Georges Guiscard, portavoce dell’Institut Iliade, centra con mira apprezzabile il problema del traumatico e doloroso crollo del nostre società a livello europeo, che va ben oltre al concreto cambiamento di vita – problemi energetici, difficoltà logistiche, sicurezza personale, crisi delle comunicazioni e via via profetizzando – per arrivare al nucleo centrale della questione, che insieme causa ed effetto del problema denunciato: “Il comfort è forse il concetto centrale di questo declino antropologico”.

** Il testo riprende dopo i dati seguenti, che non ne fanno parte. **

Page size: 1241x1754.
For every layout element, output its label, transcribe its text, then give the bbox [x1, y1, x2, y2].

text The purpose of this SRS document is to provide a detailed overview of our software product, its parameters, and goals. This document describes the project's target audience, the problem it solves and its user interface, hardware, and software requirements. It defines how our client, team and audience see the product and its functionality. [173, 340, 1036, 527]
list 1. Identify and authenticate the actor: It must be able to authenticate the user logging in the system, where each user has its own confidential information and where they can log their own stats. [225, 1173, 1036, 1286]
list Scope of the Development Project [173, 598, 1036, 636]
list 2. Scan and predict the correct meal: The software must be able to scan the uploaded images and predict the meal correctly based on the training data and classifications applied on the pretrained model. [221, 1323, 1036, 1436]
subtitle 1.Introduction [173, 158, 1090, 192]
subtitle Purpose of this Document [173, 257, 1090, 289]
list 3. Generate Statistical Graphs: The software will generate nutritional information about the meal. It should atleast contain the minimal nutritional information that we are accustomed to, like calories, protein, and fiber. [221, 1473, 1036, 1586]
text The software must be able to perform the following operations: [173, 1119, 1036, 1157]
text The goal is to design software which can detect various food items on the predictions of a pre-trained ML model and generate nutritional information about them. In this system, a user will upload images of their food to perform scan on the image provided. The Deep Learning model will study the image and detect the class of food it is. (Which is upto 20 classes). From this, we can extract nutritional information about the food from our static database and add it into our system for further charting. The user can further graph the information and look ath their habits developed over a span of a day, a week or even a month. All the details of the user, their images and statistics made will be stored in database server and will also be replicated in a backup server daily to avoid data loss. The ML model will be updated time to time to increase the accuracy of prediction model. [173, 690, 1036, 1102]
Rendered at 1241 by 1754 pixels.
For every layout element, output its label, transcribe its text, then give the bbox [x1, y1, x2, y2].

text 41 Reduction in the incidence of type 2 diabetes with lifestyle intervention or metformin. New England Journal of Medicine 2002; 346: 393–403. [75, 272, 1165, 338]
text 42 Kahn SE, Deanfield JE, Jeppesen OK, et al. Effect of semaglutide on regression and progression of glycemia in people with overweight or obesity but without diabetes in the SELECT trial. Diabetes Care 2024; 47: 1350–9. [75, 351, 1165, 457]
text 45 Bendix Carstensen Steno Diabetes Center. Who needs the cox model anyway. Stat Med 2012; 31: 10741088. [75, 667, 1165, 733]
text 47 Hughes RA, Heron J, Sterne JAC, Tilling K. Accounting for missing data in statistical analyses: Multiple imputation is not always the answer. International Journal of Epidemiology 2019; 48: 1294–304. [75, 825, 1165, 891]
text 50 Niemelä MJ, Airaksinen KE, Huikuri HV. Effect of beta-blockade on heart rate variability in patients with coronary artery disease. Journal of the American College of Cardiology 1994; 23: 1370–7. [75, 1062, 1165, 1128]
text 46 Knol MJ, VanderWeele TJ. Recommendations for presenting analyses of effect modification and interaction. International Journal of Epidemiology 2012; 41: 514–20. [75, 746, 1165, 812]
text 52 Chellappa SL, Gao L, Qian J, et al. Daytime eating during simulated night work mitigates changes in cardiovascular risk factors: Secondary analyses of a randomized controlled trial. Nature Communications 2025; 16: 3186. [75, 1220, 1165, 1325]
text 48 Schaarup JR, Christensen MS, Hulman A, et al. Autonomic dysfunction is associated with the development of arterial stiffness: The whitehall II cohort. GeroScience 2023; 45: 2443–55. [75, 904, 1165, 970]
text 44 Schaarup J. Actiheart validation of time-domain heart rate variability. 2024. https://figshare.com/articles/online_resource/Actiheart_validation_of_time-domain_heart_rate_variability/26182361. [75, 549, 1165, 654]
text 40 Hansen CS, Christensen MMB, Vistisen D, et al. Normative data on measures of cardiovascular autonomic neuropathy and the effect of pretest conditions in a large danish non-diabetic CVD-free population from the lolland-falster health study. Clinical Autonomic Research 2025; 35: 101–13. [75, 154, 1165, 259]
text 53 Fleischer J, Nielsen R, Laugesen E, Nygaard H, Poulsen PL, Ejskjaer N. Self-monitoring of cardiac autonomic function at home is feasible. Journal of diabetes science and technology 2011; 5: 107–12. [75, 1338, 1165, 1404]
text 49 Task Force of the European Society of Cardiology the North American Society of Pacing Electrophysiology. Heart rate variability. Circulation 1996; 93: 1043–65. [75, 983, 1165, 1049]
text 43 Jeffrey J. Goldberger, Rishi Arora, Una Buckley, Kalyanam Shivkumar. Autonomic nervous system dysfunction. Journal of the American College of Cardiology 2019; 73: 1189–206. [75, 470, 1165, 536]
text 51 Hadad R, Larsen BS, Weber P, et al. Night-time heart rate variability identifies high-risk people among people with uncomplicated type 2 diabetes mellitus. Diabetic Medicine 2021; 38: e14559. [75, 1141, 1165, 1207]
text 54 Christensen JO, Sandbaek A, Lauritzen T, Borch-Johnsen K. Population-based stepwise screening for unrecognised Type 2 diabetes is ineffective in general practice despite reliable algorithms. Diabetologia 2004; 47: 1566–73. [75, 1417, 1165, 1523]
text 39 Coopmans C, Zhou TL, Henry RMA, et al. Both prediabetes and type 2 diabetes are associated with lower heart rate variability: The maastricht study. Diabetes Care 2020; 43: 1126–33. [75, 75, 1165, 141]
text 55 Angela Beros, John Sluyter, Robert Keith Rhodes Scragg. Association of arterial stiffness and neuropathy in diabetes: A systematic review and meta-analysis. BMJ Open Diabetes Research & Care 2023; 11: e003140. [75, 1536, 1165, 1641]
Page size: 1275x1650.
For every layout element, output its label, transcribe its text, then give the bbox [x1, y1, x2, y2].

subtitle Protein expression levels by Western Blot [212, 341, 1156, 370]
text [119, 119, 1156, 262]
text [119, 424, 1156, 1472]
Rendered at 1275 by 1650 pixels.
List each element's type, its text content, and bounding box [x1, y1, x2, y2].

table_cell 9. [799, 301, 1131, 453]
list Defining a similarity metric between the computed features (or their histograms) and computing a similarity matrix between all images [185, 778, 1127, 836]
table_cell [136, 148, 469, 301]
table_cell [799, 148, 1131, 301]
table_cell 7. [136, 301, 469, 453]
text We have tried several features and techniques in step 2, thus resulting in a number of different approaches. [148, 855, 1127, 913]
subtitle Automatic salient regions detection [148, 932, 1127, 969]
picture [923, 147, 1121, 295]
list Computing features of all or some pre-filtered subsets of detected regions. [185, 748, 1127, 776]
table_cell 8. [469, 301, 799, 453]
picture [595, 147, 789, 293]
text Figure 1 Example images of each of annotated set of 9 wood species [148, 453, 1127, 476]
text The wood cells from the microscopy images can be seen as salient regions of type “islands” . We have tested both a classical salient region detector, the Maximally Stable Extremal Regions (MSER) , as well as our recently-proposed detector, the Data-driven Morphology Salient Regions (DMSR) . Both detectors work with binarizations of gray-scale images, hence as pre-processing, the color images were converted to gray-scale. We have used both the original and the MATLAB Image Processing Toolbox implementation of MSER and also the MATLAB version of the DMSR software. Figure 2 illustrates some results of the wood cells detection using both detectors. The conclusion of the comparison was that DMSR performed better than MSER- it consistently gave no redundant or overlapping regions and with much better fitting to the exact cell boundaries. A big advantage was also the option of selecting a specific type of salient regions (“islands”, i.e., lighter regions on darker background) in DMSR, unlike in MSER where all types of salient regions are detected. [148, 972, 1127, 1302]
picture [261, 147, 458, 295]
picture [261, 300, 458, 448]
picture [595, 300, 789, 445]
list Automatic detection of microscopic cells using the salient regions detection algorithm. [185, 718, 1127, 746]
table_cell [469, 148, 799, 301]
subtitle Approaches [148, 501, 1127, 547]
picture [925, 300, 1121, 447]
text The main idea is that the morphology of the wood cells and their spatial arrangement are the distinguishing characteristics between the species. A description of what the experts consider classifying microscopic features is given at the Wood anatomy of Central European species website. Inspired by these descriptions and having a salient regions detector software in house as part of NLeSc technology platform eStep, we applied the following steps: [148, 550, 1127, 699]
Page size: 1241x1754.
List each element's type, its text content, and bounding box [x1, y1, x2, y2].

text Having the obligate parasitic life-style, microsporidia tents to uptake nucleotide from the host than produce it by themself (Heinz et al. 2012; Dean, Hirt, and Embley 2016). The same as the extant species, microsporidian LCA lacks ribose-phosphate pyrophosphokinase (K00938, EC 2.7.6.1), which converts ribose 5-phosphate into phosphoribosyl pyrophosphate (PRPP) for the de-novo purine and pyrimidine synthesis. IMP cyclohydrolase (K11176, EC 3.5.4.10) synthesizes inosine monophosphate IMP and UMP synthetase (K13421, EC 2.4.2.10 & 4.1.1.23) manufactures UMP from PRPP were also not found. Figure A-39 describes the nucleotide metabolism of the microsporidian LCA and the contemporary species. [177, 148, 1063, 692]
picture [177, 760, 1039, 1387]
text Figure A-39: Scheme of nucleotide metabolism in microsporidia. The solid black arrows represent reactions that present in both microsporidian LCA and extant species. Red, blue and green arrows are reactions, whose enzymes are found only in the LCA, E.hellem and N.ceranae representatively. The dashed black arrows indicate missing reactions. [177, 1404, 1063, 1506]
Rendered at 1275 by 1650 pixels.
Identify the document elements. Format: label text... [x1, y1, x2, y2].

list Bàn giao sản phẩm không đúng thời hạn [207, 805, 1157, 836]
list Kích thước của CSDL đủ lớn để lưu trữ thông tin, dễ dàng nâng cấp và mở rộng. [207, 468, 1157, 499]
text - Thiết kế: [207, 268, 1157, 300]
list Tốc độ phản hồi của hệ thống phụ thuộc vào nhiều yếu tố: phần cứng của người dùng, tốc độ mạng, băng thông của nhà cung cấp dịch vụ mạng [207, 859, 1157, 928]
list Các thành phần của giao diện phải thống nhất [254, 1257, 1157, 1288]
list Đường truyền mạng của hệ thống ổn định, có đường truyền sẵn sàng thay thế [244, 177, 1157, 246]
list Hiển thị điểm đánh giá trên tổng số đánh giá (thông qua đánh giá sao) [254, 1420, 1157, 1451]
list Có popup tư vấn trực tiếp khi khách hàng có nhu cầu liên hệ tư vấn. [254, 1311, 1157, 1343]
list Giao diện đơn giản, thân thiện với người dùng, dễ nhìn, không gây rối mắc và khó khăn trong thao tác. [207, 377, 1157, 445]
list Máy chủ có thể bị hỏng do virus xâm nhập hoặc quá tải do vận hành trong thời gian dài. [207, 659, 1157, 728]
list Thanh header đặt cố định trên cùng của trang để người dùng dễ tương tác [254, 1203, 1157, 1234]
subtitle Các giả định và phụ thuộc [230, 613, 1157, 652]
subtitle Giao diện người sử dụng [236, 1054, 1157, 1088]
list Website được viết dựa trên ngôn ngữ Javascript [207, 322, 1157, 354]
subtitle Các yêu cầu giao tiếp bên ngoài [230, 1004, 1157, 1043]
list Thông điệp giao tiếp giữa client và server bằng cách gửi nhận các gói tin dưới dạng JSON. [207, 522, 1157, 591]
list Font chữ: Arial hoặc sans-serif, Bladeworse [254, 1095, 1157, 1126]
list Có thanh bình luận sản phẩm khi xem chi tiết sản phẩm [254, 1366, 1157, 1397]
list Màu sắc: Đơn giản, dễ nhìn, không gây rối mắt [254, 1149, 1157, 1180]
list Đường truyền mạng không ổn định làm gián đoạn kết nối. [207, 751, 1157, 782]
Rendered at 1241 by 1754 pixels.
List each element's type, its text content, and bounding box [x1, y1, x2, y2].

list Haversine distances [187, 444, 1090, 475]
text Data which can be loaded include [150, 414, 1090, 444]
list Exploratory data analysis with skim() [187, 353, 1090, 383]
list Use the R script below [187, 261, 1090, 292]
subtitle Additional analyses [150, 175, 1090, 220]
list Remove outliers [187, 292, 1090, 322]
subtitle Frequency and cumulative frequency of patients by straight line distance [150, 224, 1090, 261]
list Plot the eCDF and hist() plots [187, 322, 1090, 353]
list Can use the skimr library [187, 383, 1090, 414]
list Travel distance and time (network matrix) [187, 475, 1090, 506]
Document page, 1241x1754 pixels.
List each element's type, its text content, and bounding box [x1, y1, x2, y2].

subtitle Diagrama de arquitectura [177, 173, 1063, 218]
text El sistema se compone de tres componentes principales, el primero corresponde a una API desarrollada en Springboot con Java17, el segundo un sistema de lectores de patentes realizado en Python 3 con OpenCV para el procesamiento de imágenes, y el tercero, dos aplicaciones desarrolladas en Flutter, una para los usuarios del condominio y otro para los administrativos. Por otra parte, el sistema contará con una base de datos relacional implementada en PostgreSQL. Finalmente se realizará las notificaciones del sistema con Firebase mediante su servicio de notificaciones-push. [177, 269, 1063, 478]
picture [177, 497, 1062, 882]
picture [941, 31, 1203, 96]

Ci si continua a lamentare, ad esempio, sicuramente a ragione, ma troppo spesso in maniera scriteriata e confusa, del fenomeno cosiddetto migratorio, delle carceri stracolme di detenuti delle più diverse etnie, dell’insicurezza delle nostre strade e delle nostre città, delle violenze nei confronti delle donne e si potrebbe continuare all’infinito con sequele di lamentosità. Poi, quando si arriva al punto di definire possibili strategie di intervento, l’inclinazione al piagnucolio e all’afflizione si estingue nell’impotenza più disonorevole e ignobile, intrisa di infamità, di viltà e di diserzione. Provate voi a proporre la pena di morte – o, per dimostrare un minimo di affettiva disponibilità, di lavori forzati – per stupratori, uccisori di bambine, trafficanti di organi ed altre fantasiose criminalità nostrane o allogene. Apriti cielo! Gli spacciatori di bontà e di comprensione, i contrabbandieri di mansuetudine e di umanitarismo, i piazzisti dell’accoglienza e della riabilitazione, sono subito sul piede di guerra per denunciare la deriva totalitaria, l’aberrazione punitiva, la regressione vendicativa.

Il progresso parla di superamento della morte e della malattia, mentre la realtà, aldilà del progetto transumanista, dimostra come i popoli – in questo caso si parla di quelli europei – muoiono “non quando sono diventati deboli, ma vili”, come osserva Michel Lhomme.

Sarà la perdita della connessione Internet, l’insufficiente riscaldamento, la precarietà negli spostamenti, l’incertezza sociale, l’overdose di civilizzazione, “l’abbondanza e comodità (come) veleni ad effetto lento”, a determinare la sconfitta prima psichica e spirituale, e solo dopo fisica, delle generazioni contemporanee.

La mancanza di Facebook, l’impossibilità a gestire i propri siti di influencer, l’anonimato di sopravvivenza, la necessità di conquistarsi uno spazio di sopravvivenza, il vuoto attorno alla propria vita fatta di banalità e di inconsistenza: sono questi gli elementi umani messi a dura prova. Pregnante è l’avvertimento di Tucidide, che dobbiamo tenere bene a mente: “Cittadini, bisogna scegliere: riposare o essere liberi”. E il sonno in cui siete immersi non è quello della pace dei sensi, ma quello dell’anestesia da ogni responsabilità.